**Your objective:** An accurate, complete copy of the records below is required.
↓
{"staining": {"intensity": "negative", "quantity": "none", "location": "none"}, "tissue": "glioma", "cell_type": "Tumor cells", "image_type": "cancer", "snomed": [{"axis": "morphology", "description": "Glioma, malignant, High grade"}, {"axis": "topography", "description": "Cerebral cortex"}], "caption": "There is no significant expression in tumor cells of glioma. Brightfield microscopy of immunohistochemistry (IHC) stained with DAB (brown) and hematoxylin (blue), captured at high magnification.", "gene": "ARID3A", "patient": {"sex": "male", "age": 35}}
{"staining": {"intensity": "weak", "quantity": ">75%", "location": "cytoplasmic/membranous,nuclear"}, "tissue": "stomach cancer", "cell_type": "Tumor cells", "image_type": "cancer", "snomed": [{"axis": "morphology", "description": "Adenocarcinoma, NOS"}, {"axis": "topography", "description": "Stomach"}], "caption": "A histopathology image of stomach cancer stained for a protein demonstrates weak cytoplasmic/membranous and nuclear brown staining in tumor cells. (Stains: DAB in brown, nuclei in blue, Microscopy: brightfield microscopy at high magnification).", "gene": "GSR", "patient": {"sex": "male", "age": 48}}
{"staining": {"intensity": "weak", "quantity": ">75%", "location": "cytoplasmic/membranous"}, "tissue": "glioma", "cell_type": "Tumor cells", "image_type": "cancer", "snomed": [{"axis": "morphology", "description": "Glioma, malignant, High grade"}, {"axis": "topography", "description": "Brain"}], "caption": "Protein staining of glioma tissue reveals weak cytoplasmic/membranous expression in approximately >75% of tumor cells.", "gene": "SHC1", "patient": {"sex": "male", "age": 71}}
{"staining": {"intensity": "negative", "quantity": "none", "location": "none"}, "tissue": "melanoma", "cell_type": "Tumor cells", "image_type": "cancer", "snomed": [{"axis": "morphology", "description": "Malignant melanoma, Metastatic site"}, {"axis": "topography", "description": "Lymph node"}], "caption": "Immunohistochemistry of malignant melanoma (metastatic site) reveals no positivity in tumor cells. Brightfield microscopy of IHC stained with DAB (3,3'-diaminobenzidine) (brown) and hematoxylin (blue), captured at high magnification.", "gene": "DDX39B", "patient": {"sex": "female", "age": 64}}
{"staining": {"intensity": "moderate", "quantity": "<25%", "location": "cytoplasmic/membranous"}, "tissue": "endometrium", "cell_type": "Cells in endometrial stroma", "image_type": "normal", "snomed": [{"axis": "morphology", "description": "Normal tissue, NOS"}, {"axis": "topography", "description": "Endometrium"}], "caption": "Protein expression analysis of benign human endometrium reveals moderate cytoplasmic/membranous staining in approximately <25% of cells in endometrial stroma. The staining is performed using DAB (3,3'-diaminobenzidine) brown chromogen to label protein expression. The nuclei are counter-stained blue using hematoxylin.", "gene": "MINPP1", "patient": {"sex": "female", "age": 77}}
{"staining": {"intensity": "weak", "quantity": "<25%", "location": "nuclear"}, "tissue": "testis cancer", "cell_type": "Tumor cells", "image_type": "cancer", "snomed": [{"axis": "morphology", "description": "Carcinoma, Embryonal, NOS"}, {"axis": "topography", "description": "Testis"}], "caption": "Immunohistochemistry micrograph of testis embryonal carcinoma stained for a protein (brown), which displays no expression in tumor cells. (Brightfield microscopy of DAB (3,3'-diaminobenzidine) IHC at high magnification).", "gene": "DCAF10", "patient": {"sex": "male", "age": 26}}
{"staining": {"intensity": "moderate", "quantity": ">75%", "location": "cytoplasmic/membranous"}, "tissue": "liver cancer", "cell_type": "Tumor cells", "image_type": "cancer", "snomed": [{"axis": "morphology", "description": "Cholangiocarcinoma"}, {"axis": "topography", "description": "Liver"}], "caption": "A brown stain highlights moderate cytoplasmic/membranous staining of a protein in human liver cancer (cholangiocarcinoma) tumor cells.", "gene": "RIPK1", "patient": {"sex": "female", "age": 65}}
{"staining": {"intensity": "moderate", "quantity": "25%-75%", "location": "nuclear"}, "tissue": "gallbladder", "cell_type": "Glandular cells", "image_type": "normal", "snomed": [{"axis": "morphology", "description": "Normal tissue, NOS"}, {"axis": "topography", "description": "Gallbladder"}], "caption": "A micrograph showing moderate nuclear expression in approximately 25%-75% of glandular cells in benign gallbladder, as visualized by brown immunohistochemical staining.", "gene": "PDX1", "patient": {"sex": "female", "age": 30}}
↑
**Task result:**
{"staining": {"intensity": "negative", "quantity": "none", "location": "none"}, "tissue": "glioma", "cell_type": "Tumor cells", "image_type": "cancer", "snomed": [{"axis": "morphology", "description": "Glioma, malignant, High grade"}, {"axis": "topography", "description": "Cerebral cortex"}], "caption": "There is no significant expression in tumor cells of glioma. Brightfield microscopy of immunohistochemistry (IHC) stained with DAB (brown) and hematoxylin (blue), captured at high magnification.", "gene": "ARID3A", "patient": {"sex": "male", "age": 35}}
{"staining": {"intensity": "weak", "quantity": ">75%", "location": "cytoplasmic/membranous,nuclear"}, "tissue": "stomach cancer", "cell_type": "Tumor cells", "image_type": "cancer", "snomed": [{"axis": "morphology", "description": "Adenocarcinoma, NOS"}, {"axis": "topography", "description": "Stomach"}], "caption": "A histopathology image of stomach cancer stained for a protein demonstrates weak cytoplasmic/membranous and nuclear brown staining in tumor cells. (Stains: DAB in brown, nuclei in blue, Microscopy: brightfield microscopy at high magnification).", "gene": "GSR", "patient": {"sex": "male", "age": 48}}
{"staining": {"intensity": "weak", "quantity": ">75%", "location": "cytoplasmic/membranous"}, "tissue": "glioma", "cell_type": "Tumor cells", "image_type": "cancer", "snomed": [{"axis": "morphology", "description": "Glioma, malignant, High grade"}, {"axis": "topography", "description": "Brain"}], "caption": "Protein staining of glioma tissue reveals weak cytoplasmic/membranous expression in approximately >75% of tumor cells.", "gene": "SHC1", "patient": {"sex": "male", "age": 71}}
{"staining": {"intensity": "negative", "quantity": "none", "location": "none"}, "tissue": "melanoma", "cell_type": "Tumor cells", "image_type": "cancer", "snomed": [{"axis": "morphology", "description": "Malignant melanoma, Metastatic site"}, {"axis": "topography", "description": "Lymph node"}], "caption": "Immunohistochemistry of malignant melanoma (metastatic site) reveals no positivity in tumor cells. Brightfield microscopy of IHC stained with DAB (3,3'-diaminobenzidine) (brown) and hematoxylin (blue), captured at high magnification.", "gene": "DDX39B", "patient": {"sex": "female", "age": 64}}
{"staining": {"intensity": "moderate", "quantity": "<25%", "location": "cytoplasmic/membranous"}, "tissue": "endometrium", "cell_type": "Cells in endometrial stroma", "image_type": "normal", "snomed": [{"axis": "morphology", "description": "Normal tissue, NOS"}, {"axis": "topography", "description": "Endometrium"}], "caption": "Protein expression analysis of benign human endometrium reveals moderate cytoplasmic/membranous staining in approximately <25% of cells in endometrial stroma. The staining is performed using DAB (3,3'-diaminobenzidine) brown chromogen to label protein expression. The nuclei are counter-stained blue using hematoxylin.", "gene": "MINPP1", "patient": {"sex": "female", "age": 77}}
{"staining": {"intensity": "weak", "quantity": "<25%", "location": "nuclear"}, "tissue": "testis cancer", "cell_type": "Tumor cells", "image_type": "cancer", "snomed": [{"axis": "morphology", "description": "Carcinoma, Embryonal, NOS"}, {"axis": "topography", "description": "Testis"}], "caption": "Immunohistochemistry micrograph of testis embryonal carcinoma stained for a protein (brown), which displays no expression in tumor cells. (Brightfield microscopy of DAB (3,3'-diaminobenzidine) IHC at high magnification).", "gene": "DCAF10", "patient": {"sex": "male", "age": 26}}
{"staining": {"intensity": "moderate", "quantity": ">75%", "location": "cytoplasmic/membranous"}, "tissue": "liver cancer", "cell_type": "Tumor cells", "image_type": "cancer", "snomed": [{"axis": "morphology", "description": "Cholangiocarcinoma"}, {"axis": "topography", "description": "Liver"}], "caption": "A brown stain highlights moderate cytoplasmic/membranous staining of a protein in human liver cancer (cholangiocarcinoma) tumor cells.", "gene": "RIPK1", "patient": {"sex": "female", "age": 65}}
{"staining": {"intensity": "moderate", "quantity": "25%-75%", "location": "nuclear"}, "tissue": "gallbladder", "cell_type": "Glandular cells", "image_type": "normal", "snomed": [{"axis": "morphology", "description": "Normal tissue, NOS"}, {"axis": "topography", "description": "Gallbladder"}], "caption": "A micrograph showing moderate nuclear expression in approximately 25%-75% of glandular cells in benign gallbladder, as visualized by brown immunohistochemical staining.", "gene": "PDX1", "patient": {"sex": "female", "age": 30}}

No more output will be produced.